- [IN BASE ALLE INFORMAZIONI]
1. Nel brano sul Salone del Libro, che carica ricopre Filippo Del Corno?
2. Estrai dal brano sul Salone del Libro il passo che va da "Evidentemente la pretesa" a "dichiarato Del Corno.".

- [BRANO DI ESERCIZIO]
□ □ □ □ □ □ □

Finalmente Federico Motta e la sua boria si sono fatti da parte.

Evidentemente la pretesa di essere l’unico ente a poter gestire il Salone del Libro ha trovato agio in un’amministrazione comunale più prona. L’assessore alla Cultura di Milano, Filippo Del Corno, ha dichiarato di essere bendisposto a qualunque decisione sostenuta dal Consiglio Generale dell’Aie (Associazione Italiana Editori) di cui Motta è il presidente.

“Milano è tranquillamente pronta ad accettare qualunque decisione venga presa purché nell’interesse collettivo nazionale. Con grande serenità dobbiamo tutti rimetterci al dibattito che avverrà all’interno dell’Aie e alla decisione che prenderanno” ha dichiarato Del Corno.

□ □ □ □ □ □ □

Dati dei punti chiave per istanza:
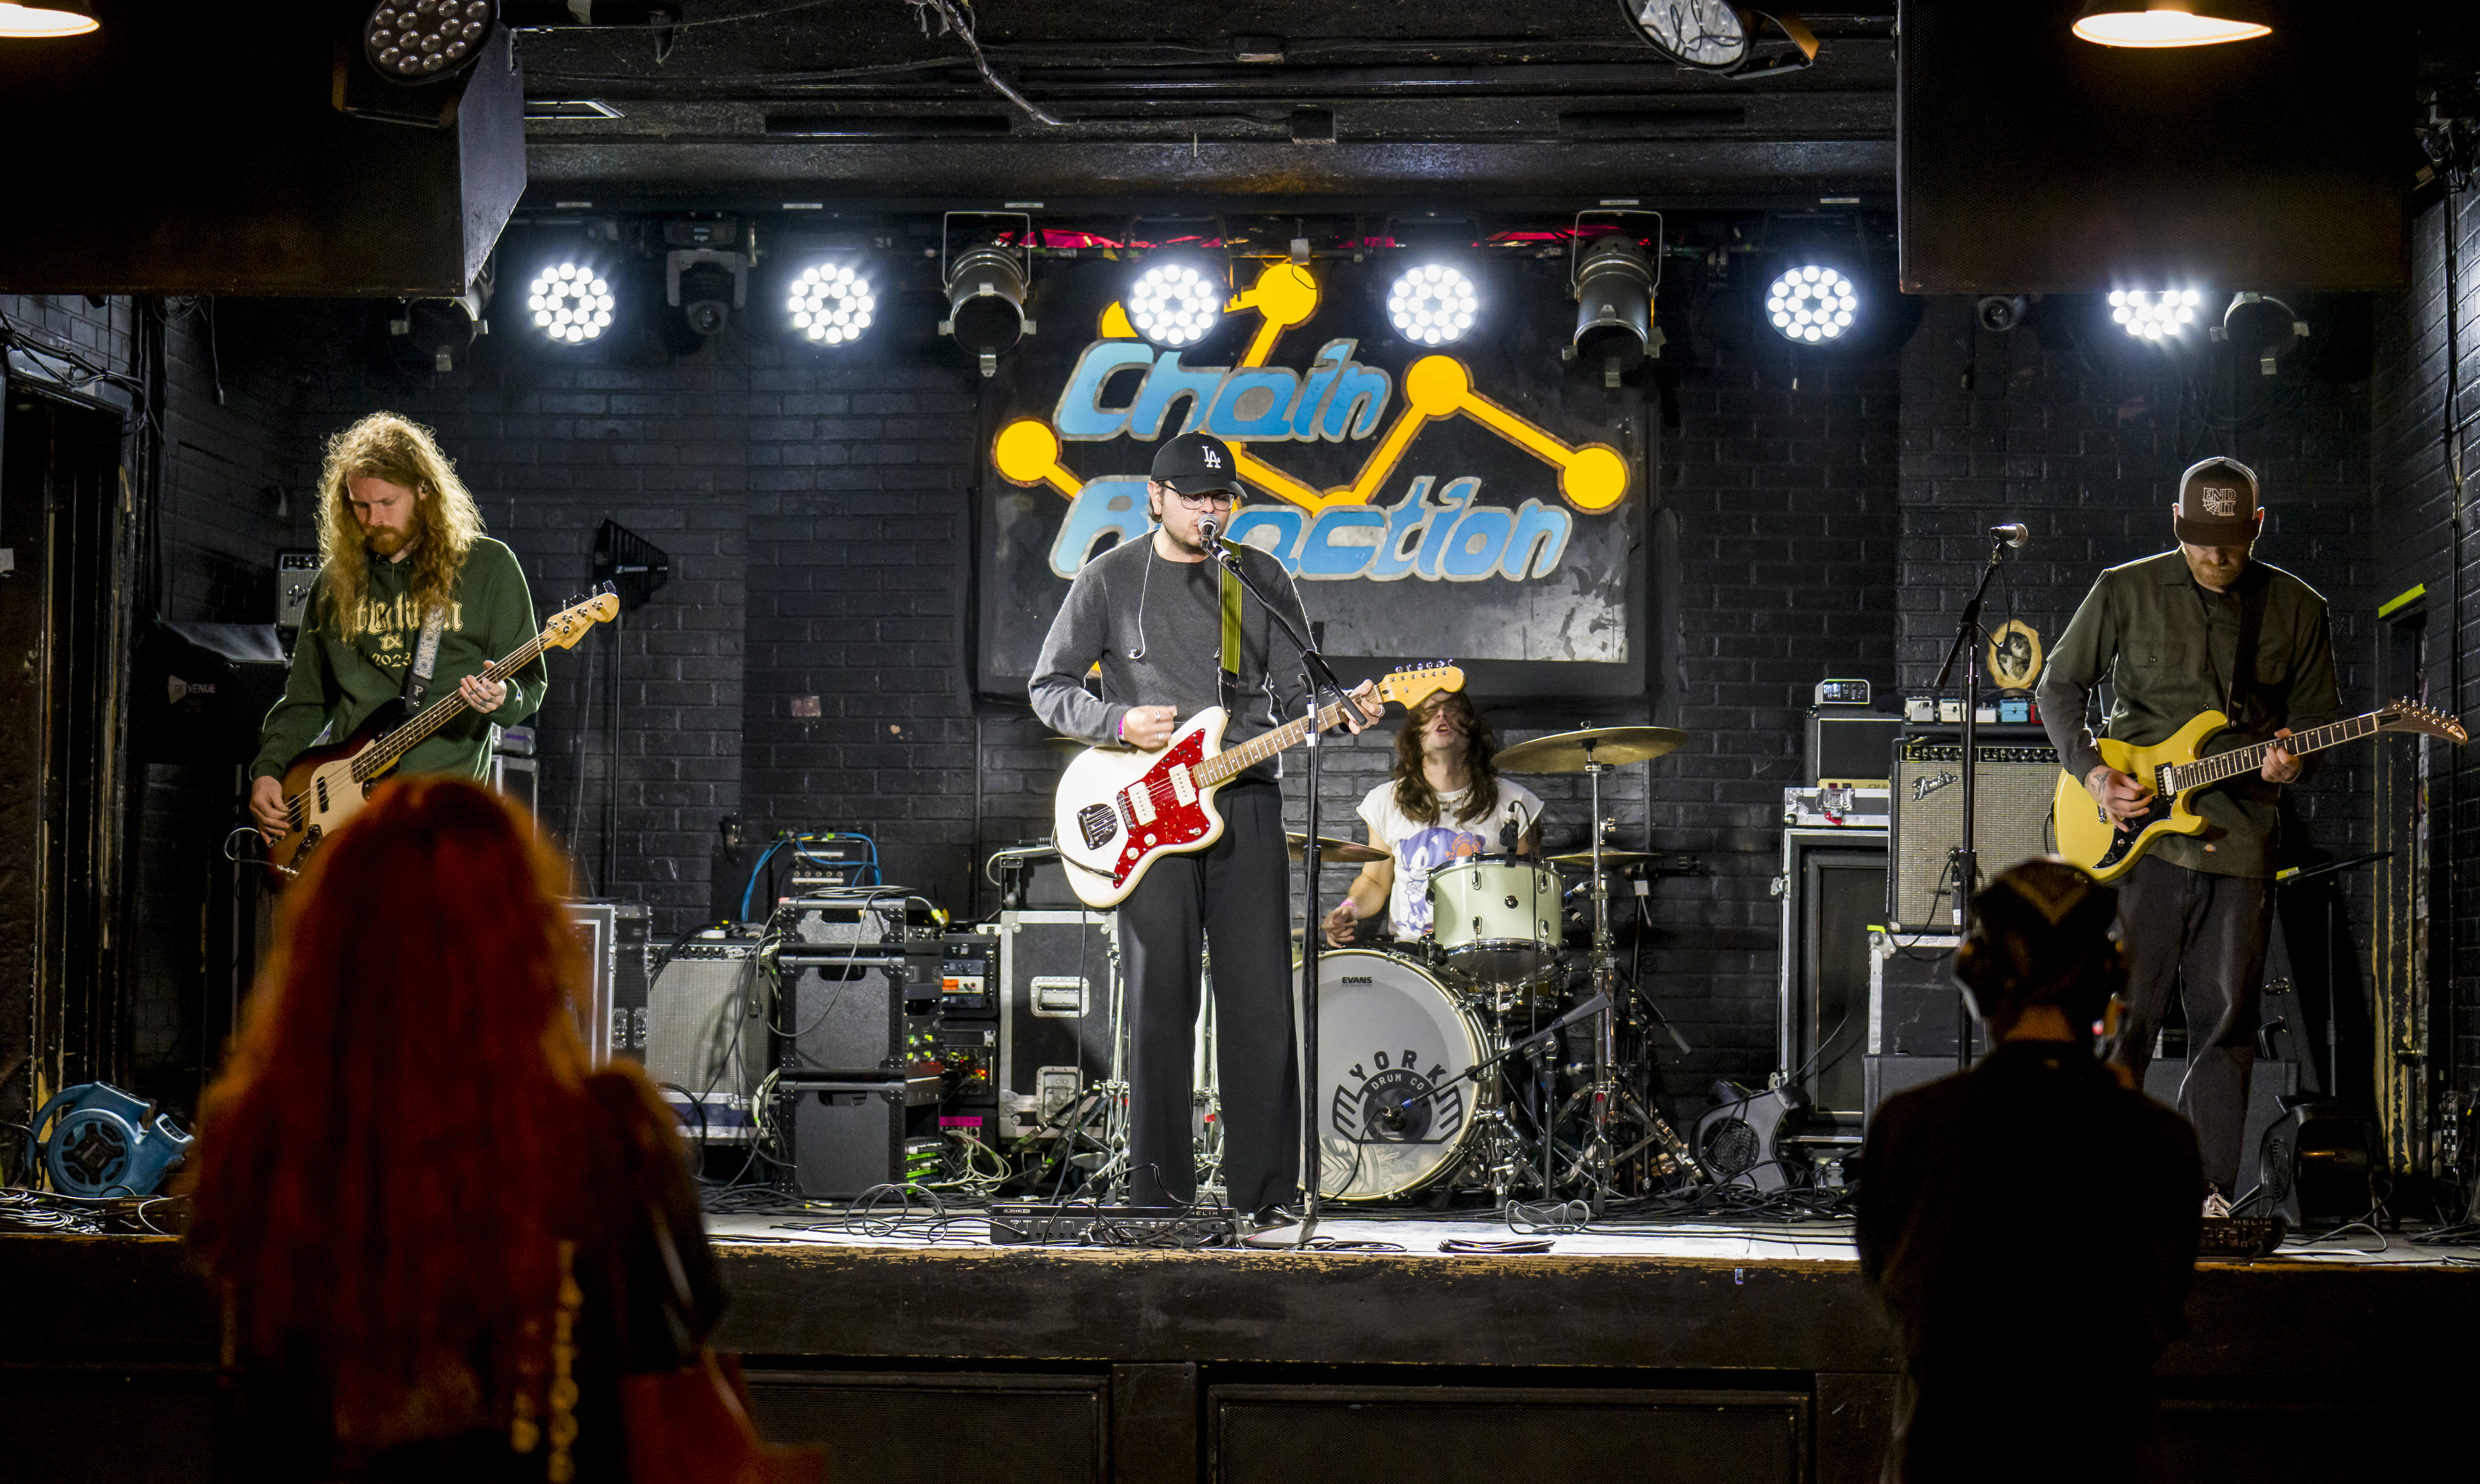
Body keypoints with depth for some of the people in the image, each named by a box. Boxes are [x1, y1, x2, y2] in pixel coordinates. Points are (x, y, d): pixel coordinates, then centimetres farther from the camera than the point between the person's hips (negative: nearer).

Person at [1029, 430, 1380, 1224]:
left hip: (1244, 802, 2)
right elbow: (1049, 689, 7)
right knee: (1160, 1004, -1)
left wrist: (1339, 712, -11)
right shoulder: (1110, 579, 5)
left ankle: (1261, 1192, 4)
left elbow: (1293, 694, 11)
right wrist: (1121, 723, -10)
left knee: (1261, 1004, -2)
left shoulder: (1263, 578, 11)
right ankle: (1160, 1195, 6)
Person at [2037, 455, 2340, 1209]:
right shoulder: (2125, 591, 3)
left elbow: (2319, 712, 14)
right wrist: (2091, 774, -5)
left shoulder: (2297, 608, 7)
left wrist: (2294, 758, -9)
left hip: (2241, 836, 2)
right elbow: (2059, 686, 9)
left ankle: (2207, 1190, 10)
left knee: (2227, 1021, 3)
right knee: (2125, 1012, -4)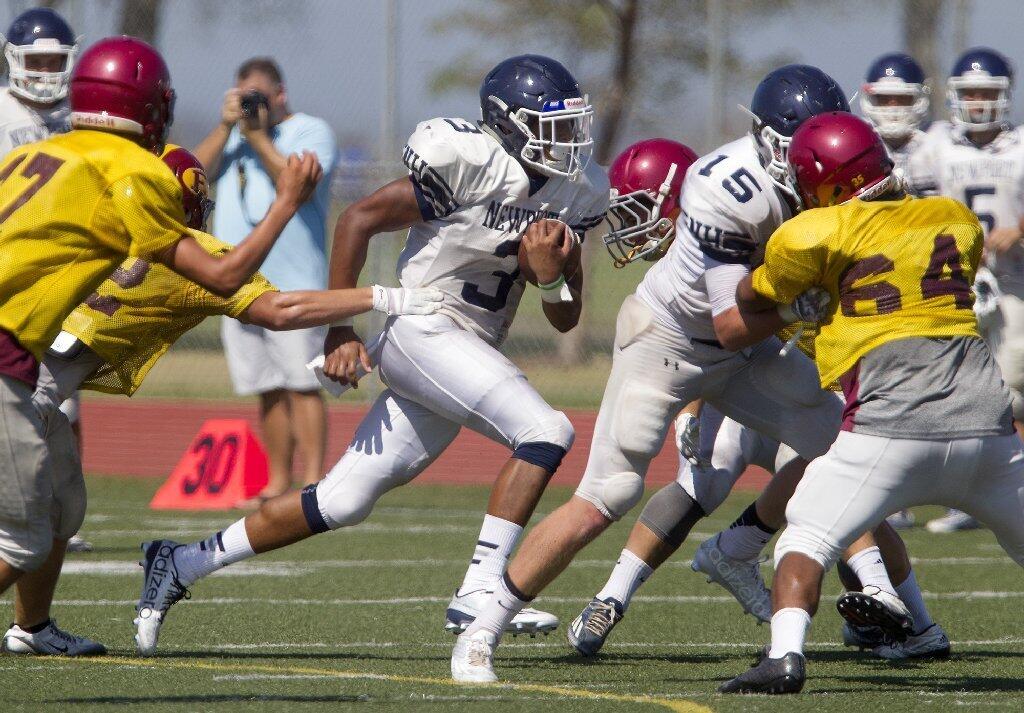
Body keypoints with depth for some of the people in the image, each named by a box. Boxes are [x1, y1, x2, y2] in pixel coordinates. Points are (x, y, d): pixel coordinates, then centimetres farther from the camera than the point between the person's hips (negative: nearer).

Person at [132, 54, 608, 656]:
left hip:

□ □ □ □ □ □ □

- [RISPOSTE AI COMPITI]
1. È l’assessore alla Cultura di Milano.

2.
Evidentemente la pretesa di essere l’unico ente a poter gestire il Salone del Libro ha trovato agio in un’amministrazione comunale più prona. L’assessore alla Cultura di Milano, Filippo Del Corno, ha dichiarato di essere bendisposto a qualunque decisione sostenuta dal Consiglio Generale dell’Aie (Associazione Italiana Editori) di cui Motta è il presidente.

“Milano è tranquillamente pronta ad accettare qualunque decisione venga presa purché nell’interesse collettivo nazionale. Con grande serenità dobbiamo tutti rimetterci al dibattito che avverrà all’interno dell’Aie e alla decisione che prenderanno” ha dichiarato Del Corno.